→ **Brief**
Here is a block of entries. Write out its lines exactly, from the first through the one containing "right eye: (520, 316)".

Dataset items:
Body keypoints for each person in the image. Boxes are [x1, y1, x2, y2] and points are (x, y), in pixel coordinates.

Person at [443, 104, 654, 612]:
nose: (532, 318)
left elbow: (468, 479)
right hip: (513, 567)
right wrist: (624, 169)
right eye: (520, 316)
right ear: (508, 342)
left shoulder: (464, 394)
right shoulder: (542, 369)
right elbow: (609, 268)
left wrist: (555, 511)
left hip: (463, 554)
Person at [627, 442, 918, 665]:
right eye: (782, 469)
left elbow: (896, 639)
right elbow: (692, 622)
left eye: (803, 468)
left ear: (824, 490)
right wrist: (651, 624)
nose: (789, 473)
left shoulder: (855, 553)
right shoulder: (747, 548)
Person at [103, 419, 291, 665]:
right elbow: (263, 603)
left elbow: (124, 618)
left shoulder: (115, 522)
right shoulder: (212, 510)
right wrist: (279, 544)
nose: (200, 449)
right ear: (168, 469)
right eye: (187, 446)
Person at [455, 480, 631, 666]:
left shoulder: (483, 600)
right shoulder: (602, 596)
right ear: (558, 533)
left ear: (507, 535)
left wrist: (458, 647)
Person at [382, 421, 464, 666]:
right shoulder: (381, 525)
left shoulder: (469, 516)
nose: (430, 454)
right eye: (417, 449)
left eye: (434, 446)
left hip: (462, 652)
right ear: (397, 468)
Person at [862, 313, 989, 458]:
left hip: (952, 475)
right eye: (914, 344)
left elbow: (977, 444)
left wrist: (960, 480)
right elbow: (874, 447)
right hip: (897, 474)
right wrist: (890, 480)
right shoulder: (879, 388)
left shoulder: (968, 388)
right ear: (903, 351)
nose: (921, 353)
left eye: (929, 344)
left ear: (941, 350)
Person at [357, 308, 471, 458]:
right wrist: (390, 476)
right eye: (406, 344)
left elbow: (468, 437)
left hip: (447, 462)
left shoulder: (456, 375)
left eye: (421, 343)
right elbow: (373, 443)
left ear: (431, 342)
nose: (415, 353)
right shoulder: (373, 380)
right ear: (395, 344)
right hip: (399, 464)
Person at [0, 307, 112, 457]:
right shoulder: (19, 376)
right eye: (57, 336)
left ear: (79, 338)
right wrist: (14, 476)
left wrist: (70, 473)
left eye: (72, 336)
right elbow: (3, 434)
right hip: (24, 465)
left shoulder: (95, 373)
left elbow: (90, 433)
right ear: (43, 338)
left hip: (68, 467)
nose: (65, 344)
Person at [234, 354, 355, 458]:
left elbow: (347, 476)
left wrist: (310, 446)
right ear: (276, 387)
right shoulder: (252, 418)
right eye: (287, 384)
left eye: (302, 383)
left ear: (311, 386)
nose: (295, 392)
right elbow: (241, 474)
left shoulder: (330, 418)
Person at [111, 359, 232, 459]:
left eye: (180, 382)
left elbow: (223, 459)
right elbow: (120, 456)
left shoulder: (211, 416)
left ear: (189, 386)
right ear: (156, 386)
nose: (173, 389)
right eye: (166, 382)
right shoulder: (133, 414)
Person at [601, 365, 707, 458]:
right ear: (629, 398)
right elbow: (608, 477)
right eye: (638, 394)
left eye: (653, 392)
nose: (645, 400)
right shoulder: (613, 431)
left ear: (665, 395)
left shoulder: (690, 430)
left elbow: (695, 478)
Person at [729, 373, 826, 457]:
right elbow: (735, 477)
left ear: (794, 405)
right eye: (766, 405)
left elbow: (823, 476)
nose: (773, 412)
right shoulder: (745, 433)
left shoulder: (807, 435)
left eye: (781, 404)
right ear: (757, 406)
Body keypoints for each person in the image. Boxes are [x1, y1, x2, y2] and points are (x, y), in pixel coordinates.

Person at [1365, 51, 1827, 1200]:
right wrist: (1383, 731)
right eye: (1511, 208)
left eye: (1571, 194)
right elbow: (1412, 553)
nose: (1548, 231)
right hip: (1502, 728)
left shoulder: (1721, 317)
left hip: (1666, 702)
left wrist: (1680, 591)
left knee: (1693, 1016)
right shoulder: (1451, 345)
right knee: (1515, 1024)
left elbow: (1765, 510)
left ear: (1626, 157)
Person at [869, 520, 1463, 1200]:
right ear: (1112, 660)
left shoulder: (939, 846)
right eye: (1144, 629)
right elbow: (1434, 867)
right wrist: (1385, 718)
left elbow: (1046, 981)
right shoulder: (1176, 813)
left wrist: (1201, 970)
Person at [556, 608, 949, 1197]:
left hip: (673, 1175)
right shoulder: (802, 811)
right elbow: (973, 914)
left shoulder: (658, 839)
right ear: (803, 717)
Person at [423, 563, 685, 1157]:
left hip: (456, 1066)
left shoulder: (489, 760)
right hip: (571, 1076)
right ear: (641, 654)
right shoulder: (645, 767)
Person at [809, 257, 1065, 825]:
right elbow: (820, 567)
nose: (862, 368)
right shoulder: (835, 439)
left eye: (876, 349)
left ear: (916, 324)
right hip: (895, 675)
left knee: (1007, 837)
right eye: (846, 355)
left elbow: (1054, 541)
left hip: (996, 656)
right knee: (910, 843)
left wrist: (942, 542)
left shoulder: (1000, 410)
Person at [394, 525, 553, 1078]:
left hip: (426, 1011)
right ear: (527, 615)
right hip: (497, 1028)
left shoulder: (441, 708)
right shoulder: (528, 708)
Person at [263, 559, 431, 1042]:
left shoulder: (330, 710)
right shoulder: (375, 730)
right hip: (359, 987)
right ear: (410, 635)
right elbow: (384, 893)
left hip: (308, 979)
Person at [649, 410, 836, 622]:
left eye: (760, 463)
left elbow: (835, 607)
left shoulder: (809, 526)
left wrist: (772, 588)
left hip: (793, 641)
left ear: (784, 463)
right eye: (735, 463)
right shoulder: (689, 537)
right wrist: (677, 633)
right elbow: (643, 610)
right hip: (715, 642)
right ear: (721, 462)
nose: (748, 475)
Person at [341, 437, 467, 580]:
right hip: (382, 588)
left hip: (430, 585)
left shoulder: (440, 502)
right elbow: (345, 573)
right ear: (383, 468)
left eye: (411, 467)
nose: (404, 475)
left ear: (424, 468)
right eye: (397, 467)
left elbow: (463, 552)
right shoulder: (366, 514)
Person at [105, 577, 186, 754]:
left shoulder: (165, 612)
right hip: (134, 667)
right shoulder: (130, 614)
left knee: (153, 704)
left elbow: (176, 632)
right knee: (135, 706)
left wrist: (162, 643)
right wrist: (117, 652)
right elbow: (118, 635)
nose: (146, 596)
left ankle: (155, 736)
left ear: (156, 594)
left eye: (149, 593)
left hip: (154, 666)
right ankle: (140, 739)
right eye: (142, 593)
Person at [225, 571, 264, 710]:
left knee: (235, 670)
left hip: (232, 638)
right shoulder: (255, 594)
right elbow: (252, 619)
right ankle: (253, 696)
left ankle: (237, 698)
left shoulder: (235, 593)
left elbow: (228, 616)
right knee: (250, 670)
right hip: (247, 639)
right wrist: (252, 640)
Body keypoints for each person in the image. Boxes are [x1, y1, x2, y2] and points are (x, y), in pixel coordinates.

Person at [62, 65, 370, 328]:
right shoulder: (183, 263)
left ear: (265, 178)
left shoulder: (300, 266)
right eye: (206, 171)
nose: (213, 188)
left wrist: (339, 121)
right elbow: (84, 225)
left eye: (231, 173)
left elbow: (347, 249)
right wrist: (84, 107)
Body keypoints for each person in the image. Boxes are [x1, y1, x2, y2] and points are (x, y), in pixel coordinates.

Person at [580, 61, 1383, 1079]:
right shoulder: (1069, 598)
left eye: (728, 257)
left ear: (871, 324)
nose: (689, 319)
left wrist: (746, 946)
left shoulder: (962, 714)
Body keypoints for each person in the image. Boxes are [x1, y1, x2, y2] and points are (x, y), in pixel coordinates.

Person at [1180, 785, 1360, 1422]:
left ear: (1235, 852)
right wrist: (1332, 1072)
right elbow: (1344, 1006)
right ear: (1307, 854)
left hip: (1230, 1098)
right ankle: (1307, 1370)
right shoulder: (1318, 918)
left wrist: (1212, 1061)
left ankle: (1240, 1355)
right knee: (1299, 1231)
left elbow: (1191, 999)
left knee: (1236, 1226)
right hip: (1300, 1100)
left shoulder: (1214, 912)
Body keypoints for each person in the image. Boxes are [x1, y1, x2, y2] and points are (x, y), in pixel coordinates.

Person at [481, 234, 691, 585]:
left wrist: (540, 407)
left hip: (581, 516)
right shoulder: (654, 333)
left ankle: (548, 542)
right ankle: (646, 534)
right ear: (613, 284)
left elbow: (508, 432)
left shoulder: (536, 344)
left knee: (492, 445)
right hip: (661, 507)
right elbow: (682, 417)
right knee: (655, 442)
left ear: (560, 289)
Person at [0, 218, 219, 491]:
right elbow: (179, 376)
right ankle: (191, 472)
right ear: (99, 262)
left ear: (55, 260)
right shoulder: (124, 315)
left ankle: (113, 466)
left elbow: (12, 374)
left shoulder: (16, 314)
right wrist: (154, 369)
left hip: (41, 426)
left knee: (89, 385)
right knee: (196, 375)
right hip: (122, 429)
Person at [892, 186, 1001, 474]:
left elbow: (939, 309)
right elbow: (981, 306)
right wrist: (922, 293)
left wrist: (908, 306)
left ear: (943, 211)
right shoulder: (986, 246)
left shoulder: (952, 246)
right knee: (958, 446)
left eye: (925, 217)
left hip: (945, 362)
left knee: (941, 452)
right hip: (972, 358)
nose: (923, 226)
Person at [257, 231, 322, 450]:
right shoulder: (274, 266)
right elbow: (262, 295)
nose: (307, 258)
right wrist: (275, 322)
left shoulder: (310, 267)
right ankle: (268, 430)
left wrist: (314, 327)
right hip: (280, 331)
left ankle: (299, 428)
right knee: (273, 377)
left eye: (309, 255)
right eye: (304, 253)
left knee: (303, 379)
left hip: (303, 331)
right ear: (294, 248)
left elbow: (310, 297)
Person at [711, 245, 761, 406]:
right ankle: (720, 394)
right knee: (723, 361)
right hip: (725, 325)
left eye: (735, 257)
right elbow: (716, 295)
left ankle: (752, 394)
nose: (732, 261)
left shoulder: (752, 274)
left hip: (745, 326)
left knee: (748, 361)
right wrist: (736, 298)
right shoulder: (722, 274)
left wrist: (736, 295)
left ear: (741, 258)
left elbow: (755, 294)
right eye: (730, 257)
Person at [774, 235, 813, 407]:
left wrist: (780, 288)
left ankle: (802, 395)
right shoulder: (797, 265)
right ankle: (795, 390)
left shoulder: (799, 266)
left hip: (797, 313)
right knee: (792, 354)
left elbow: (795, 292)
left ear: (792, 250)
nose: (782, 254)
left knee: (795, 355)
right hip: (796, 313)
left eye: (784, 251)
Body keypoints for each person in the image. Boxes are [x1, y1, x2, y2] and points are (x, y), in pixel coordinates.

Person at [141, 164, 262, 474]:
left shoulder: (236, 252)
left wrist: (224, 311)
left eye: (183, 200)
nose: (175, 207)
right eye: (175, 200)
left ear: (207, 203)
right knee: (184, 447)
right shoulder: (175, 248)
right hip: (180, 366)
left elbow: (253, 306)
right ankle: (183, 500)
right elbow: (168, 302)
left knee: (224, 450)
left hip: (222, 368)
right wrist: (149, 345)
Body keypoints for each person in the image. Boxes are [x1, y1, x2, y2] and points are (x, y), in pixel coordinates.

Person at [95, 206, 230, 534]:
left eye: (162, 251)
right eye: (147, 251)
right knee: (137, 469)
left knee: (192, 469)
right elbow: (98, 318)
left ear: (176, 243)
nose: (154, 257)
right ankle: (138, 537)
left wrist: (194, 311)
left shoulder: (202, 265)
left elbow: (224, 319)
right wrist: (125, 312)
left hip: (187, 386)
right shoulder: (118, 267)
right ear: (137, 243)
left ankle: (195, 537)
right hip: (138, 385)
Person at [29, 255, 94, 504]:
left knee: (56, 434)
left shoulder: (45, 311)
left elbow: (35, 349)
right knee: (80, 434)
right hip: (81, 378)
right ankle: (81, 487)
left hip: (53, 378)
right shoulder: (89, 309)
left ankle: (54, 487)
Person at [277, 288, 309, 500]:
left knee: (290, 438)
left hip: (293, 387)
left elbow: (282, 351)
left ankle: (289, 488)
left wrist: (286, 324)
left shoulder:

→ **Response to the exercise**
Body keypoints for each person in the image. Boxes are [x1, y1, x2, y2] and points are (x, y), in pixel coordinates.

Person at [443, 104, 654, 612]:
nose: (532, 318)
left elbow: (468, 479)
right hip: (513, 567)
right wrist: (624, 169)
right eye: (520, 316)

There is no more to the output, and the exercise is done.